_Aim of the task_
Write out each line exactly, starting with the one containing "X54000000Y-69620000D03*" and stopping after the last line of the listing below.

_Dataset extract_
..........
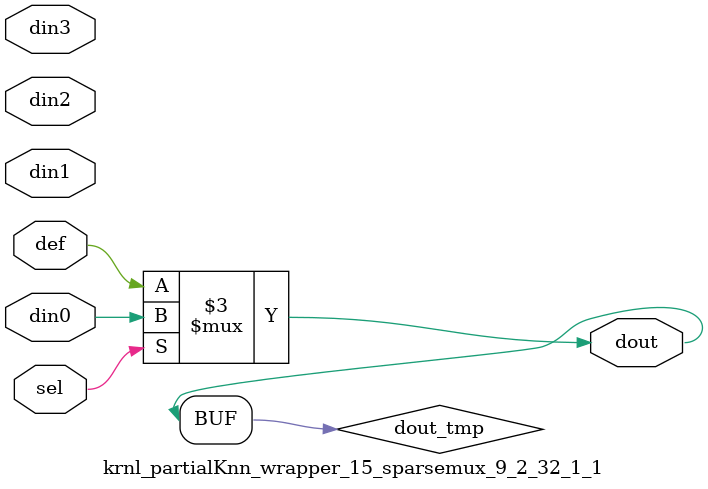
<source format=v>
`timescale 1 ns / 1 ps
module krnl_partialKnn_wrapper_15_sparsemux_9_2_32_1_1 (din0,din1,din2,din3,def,sel,dout);
parameter din0_WIDTH = 1;
parameter din1_WIDTH = 1;
parameter din2_WIDTH = 1;
parameter din3_WIDTH = 1;
parameter def_WIDTH = 1;
parameter sel_WIDTH = 1;
parameter dout_WIDTH = 1;
parameter [sel_WIDTH-1:0] CASE0 = 1;
parameter [sel_WIDTH-1:0] CASE1 = 1;
parameter [sel_WIDTH-1:0] CASE2 = 1;
parameter [sel_WIDTH-1:0] CASE3 = 1;
parameter ID = 1;
parameter NUM_STAGE = 1;
input [din0_WIDTH-1:0] din0;
input [din1_WIDTH-1:0] din1;
input [din2_WIDTH-1:0] din2;
input [din3_WIDTH-1:0] din3;
input [def_WIDTH-1:0] def;
input [sel_WIDTH-1:0] sel;
output [dout_WIDTH-1:0] dout;
reg [dout_WIDTH-1:0] dout_tmp;
always @ (*) begin
case (sel)
    
    CASE0 : dout_tmp = din0;
    
    CASE1 : dout_tmp = din1;
    
    CASE2 : dout_tmp = din2;
    
    CASE3 : dout_tmp = din3;
    
    default : dout_tmp = def;
endcase
end
assign dout = dout_tmp;
endmodule
</source>
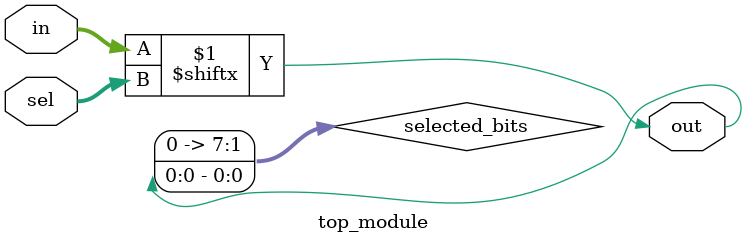
<source format=sv>
module top_module (
	input [255:0] in,
	input [7:0] sel,
	output  out
);
	// Create an array to store the selected input bits
	wire [7:0] selected_bits;

	// Select the appropriate bits based on the value of sel
	assign selected_bits = in[sel];

	// Perform bitwise OR operation on all selected bits
	assign out = |selected_bits;
endmodule

</source>
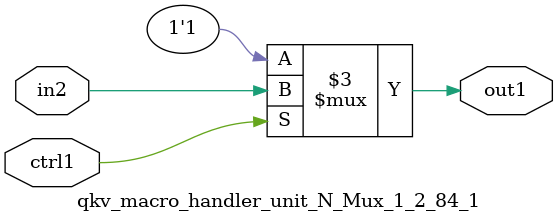
<source format=v>

`timescale 1ps / 1ps


module qkv_macro_handler_unit_N_Mux_1_2_84_1( in2, ctrl1, out1 );

    input in2;
    input ctrl1;
    output out1;
    reg out1;

    
    // rtl_process:qkv_macro_handler_unit_N_Mux_1_2_84_1/qkv_macro_handler_unit_N_Mux_1_2_84_1_thread_1
    always @*
      begin : qkv_macro_handler_unit_N_Mux_1_2_84_1_thread_1
        case (ctrl1) 
          1'b1: 
            begin
              out1 = in2;
            end
          default: 
            begin
              out1 = 1'b1;
            end
        endcase
      end

endmodule



</source>
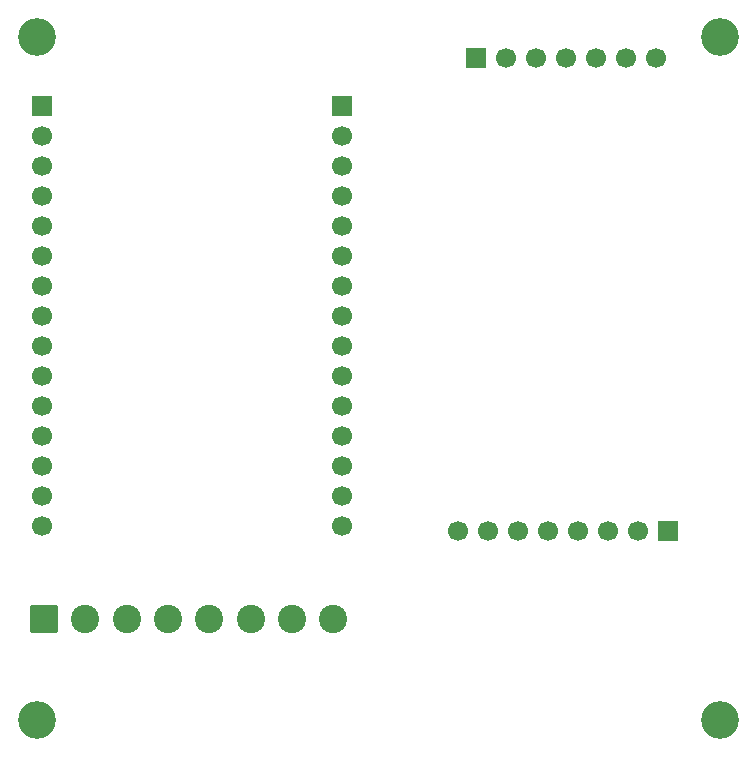
<source format=gts>
%TF.GenerationSoftware,KiCad,Pcbnew,9.0.5*%
%TF.CreationDate,2025-12-28T15:22:45+02:00*%
%TF.ProjectId,base-schematic-02,62617365-2d73-4636-9865-6d617469632d,rev?*%
%TF.SameCoordinates,Original*%
%TF.FileFunction,Soldermask,Top*%
%TF.FilePolarity,Negative*%
%FSLAX46Y46*%
G04 Gerber Fmt 4.6, Leading zero omitted, Abs format (unit mm)*
G04 Created by KiCad (PCBNEW 9.0.5) date 2025-12-28 15:22:45*
%MOMM*%
%LPD*%
G01*
G04 APERTURE LIST*
G04 Aperture macros list*
%AMRoundRect*
0 Rectangle with rounded corners*
0 $1 Rounding radius*
0 $2 $3 $4 $5 $6 $7 $8 $9 X,Y pos of 4 corners*
0 Add a 4 corners polygon primitive as box body*
4,1,4,$2,$3,$4,$5,$6,$7,$8,$9,$2,$3,0*
0 Add four circle primitives for the rounded corners*
1,1,$1+$1,$2,$3*
1,1,$1+$1,$4,$5*
1,1,$1+$1,$6,$7*
1,1,$1+$1,$8,$9*
0 Add four rect primitives between the rounded corners*
20,1,$1+$1,$2,$3,$4,$5,0*
20,1,$1+$1,$4,$5,$6,$7,0*
20,1,$1+$1,$6,$7,$8,$9,0*
20,1,$1+$1,$8,$9,$2,$3,0*%
G04 Aperture macros list end*
%ADD10R,1.700000X1.700000*%
%ADD11C,1.700000*%
%ADD12C,3.200000*%
%ADD13RoundRect,0.250001X-0.949999X-0.949999X0.949999X-0.949999X0.949999X0.949999X-0.949999X0.949999X0*%
%ADD14C,2.400000*%
G04 APERTURE END LIST*
D10*
%TO.C,J2*%
X79400000Y-59460000D03*
D11*
X79400000Y-62000000D03*
X79400000Y-64540000D03*
X79400000Y-67080000D03*
X79400000Y-69620000D03*
X79400000Y-72160000D03*
X79400000Y-74700000D03*
X79400000Y-77240000D03*
X79400000Y-79780000D03*
X79400000Y-82320000D03*
X79400000Y-84860000D03*
X79400000Y-87400000D03*
X79400000Y-89940000D03*
X79400000Y-92480000D03*
X79400000Y-95020000D03*
%TD*%
D10*
%TO.C,J1*%
X54000000Y-59460000D03*
D11*
X54000000Y-62000000D03*
X54000000Y-64540000D03*
X54000000Y-67080000D03*
X54000000Y-69620000D03*
X54000000Y-72160000D03*
X54000000Y-74700000D03*
X54000000Y-77240000D03*
X54000000Y-79780000D03*
X54000000Y-82320000D03*
X54000000Y-84860000D03*
X54000000Y-87400000D03*
X54000000Y-89940000D03*
X54000000Y-92480000D03*
X54000000Y-95020000D03*
%TD*%
D12*
%TO.C,H1*%
X53600000Y-53600000D03*
%TD*%
D10*
%TO.C,J3-DAC1*%
X90750000Y-55325000D03*
D11*
X93290000Y-55325000D03*
X95830000Y-55325000D03*
X98370000Y-55325000D03*
X100910000Y-55325000D03*
X103450000Y-55325000D03*
X105990000Y-55325000D03*
%TD*%
D12*
%TO.C,H4*%
X53600000Y-111400000D03*
%TD*%
D13*
%TO.C,J4*%
X54200000Y-102875000D03*
D14*
X57700000Y-102875000D03*
X61200000Y-102875000D03*
X64700000Y-102875000D03*
X68200000Y-102875000D03*
X71700000Y-102875000D03*
X75200000Y-102875000D03*
X78700000Y-102875000D03*
%TD*%
D12*
%TO.C,H3*%
X111410000Y-111420000D03*
%TD*%
%TO.C,H2*%
X111400000Y-53600000D03*
%TD*%
D10*
%TO.C,J4-IMU1*%
X107009138Y-95394959D03*
D11*
X104469138Y-95394959D03*
X101929138Y-95394959D03*
X99389138Y-95394959D03*
X96849138Y-95394959D03*
X94309138Y-95394959D03*
X91769138Y-95394959D03*
X89229138Y-95394959D03*
%TD*%
M02*

</source>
..........
_Solved exercise_
X54000000Y-69620000D03*
X54000000Y-72160000D03*
X54000000Y-74700000D03*
X54000000Y-77240000D03*
X54000000Y-79780000D03*
X54000000Y-82320000D03*
X54000000Y-84860000D03*
X54000000Y-87400000D03*
X54000000Y-89940000D03*
X54000000Y-92480000D03*
X54000000Y-95020000D03*
%TD*%
D12*
%TO.C,H1*%
X53600000Y-53600000D03*
%TD*%
D10*
%TO.C,J3-DAC1*%
X90750000Y-55325000D03*
D11*
X93290000Y-55325000D03*
X95830000Y-55325000D03*
X98370000Y-55325000D03*
X100910000Y-55325000D03*
X103450000Y-55325000D03*
X105990000Y-55325000D03*
%TD*%
D12*
%TO.C,H4*%
X53600000Y-111400000D03*
%TD*%
D13*
%TO.C,J4*%
X54200000Y-102875000D03*
D14*
X57700000Y-102875000D03*
X61200000Y-102875000D03*
X64700000Y-102875000D03*
X68200000Y-102875000D03*
X71700000Y-102875000D03*
X75200000Y-102875000D03*
X78700000Y-102875000D03*
%TD*%
D12*
%TO.C,H3*%
X111410000Y-111420000D03*
%TD*%
%TO.C,H2*%
X111400000Y-53600000D03*
%TD*%
D10*
%TO.C,J4-IMU1*%
X107009138Y-95394959D03*
D11*
X104469138Y-95394959D03*
X101929138Y-95394959D03*
X99389138Y-95394959D03*
X96849138Y-95394959D03*
X94309138Y-95394959D03*
X91769138Y-95394959D03*
X89229138Y-95394959D03*
%TD*%
M02*

</source>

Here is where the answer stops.